Next generation ROADMs built using integrated silicon photonics will have the ability to not only be re-configurable at the local level but they will also be colorless, directionless and contention-less (CDC). With these new switches it will be possible through SDNs, without any manual intervention, to change the configuration of add/drop wavelength channels to/from any direction (direction-less), independent of the transponder wavelengths (color-less), while allowing multiple signals with the same wavelength to be handled by the same add/drop structure (contention-less). Silicon photonic-based CDC-ROADMs will give the operator the ability to optimize resource utilization, reconfigure network bandwidth according to the variation of traffic patterns depending on time of day and day of week usage and support rerouting functions in case of network faults in a cost effective way.
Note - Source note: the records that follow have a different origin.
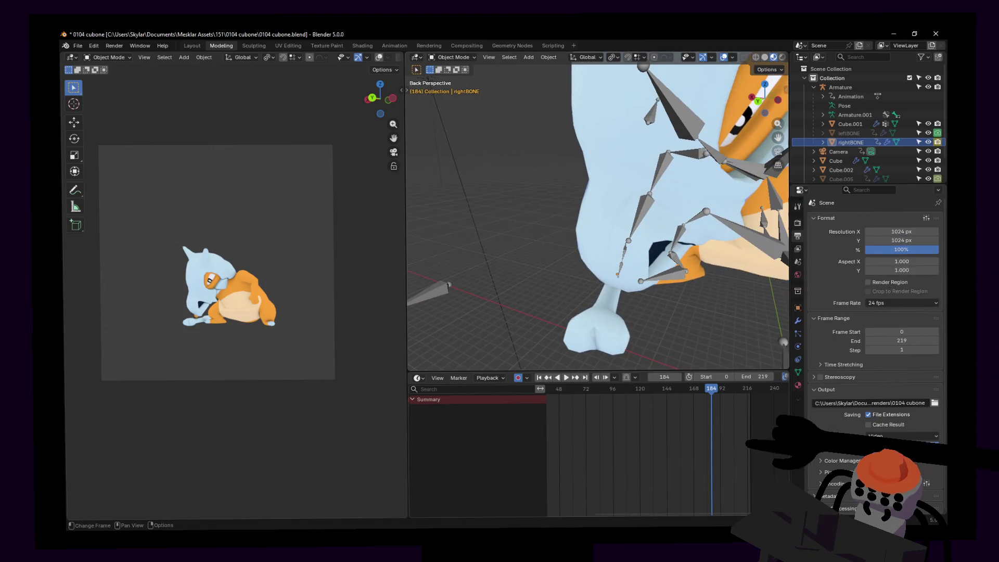
{"action": "key", "text": "Left"}
{"action": "key", "text": "Right"}
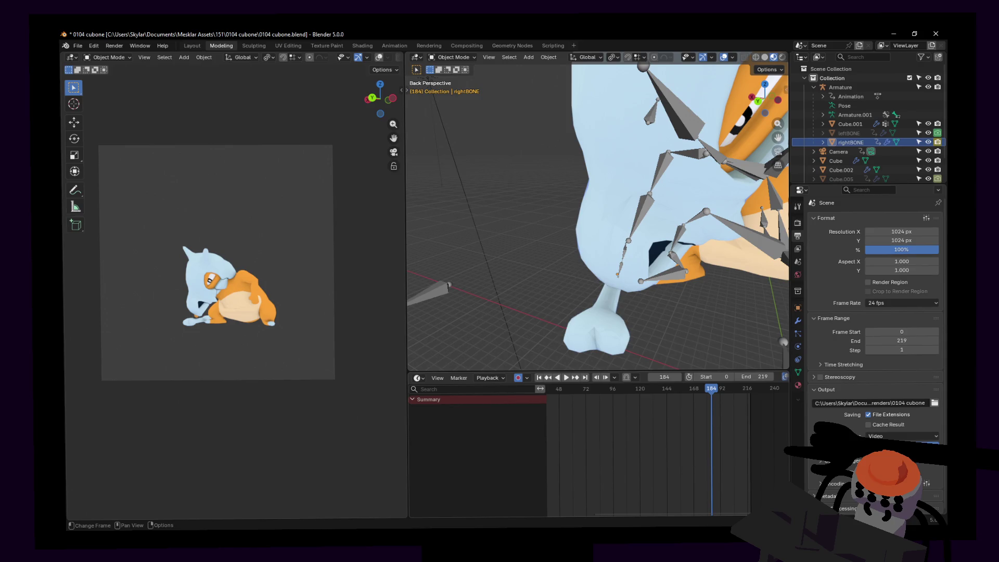
- Rotate rightBONE to -9.46° on Z, try repositioning it, then compare frames from a lower angle
{"action": "left_click", "coordinate": [605, 357]}
{"action": "key", "text": "r"}
{"action": "left_click", "coordinate": [718, 254]}
{"action": "key", "text": "g"}
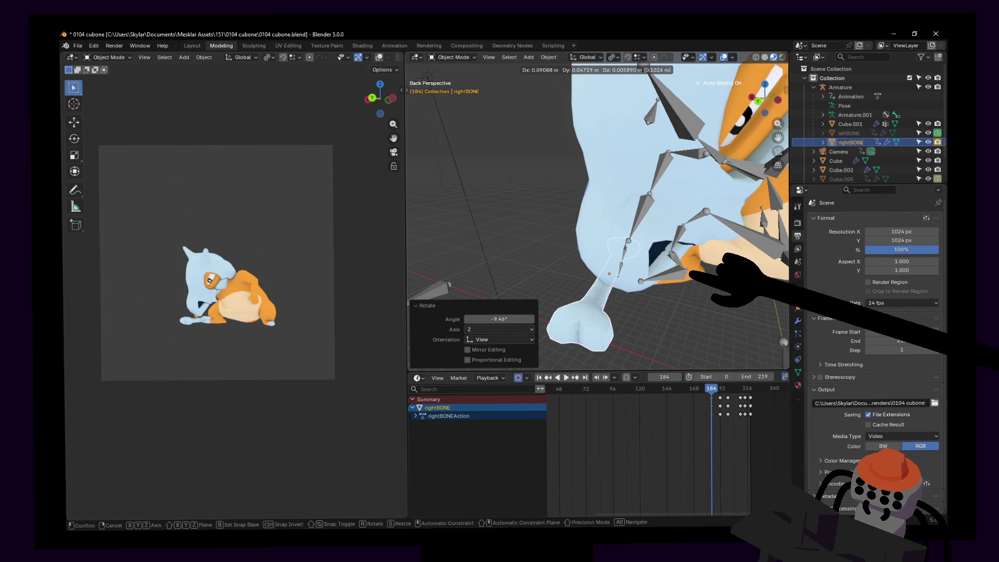
{"action": "key", "text": "Escape"}
{"action": "key", "text": "ctrl+z"}
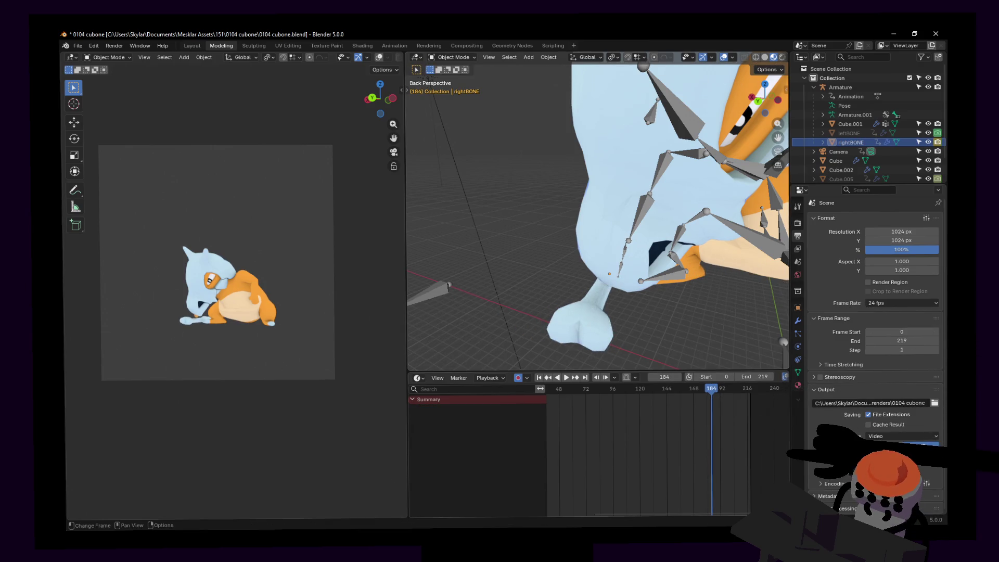
{"action": "key", "text": "Left"}
{"action": "key", "text": "Left"}
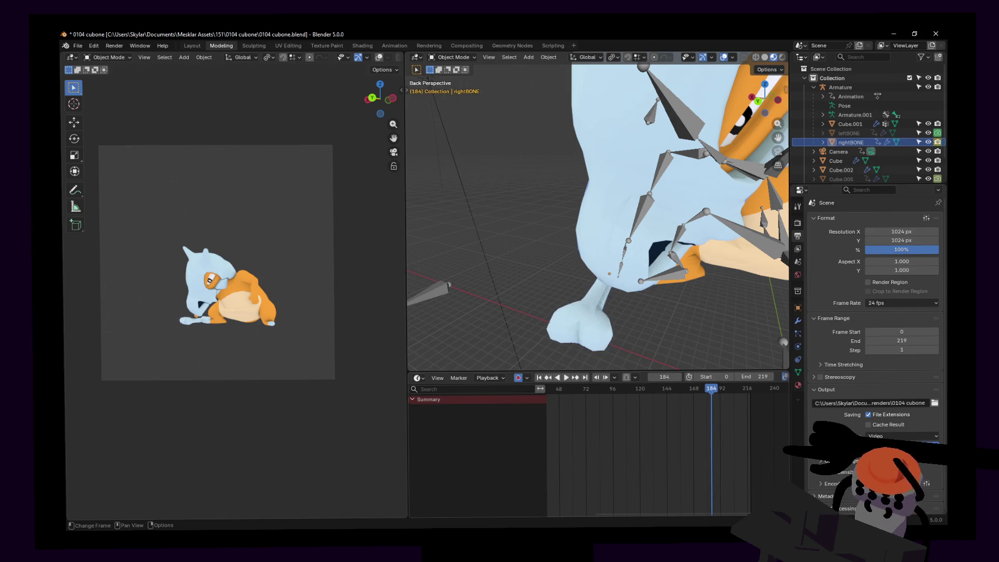
{"action": "key", "text": "Right"}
The CDC-ROADMs will make use of new blocks in the Add/Drop sections of the switch called transponder aggregators (TPAs). TPAs will distribute and select the multiplexed signals before filtering the individual channels by the use of tunable filters and add flexibility to the exact point of the optical node where the older ROADMs lacked it.
One instance of this new architecture is being put into reality through a project known as IRIS, funded by the European Union’s Seventh Framework Programme. IRIS will implement a complete TPA optical switching subsystem using a monolithic integration of all functions on one Photonic System-on-Chip (PSoC) IC.
Make no mistake, integrated silicon photonics is coming. It’s not a question of “if” but only a question of “when”. The drive towards bidirectional on-demand video and the push to 5G networks with millions of mobile devices and sensors will be the forcing function that brings silicon photonics into the volumes that will get the attention of every foundry.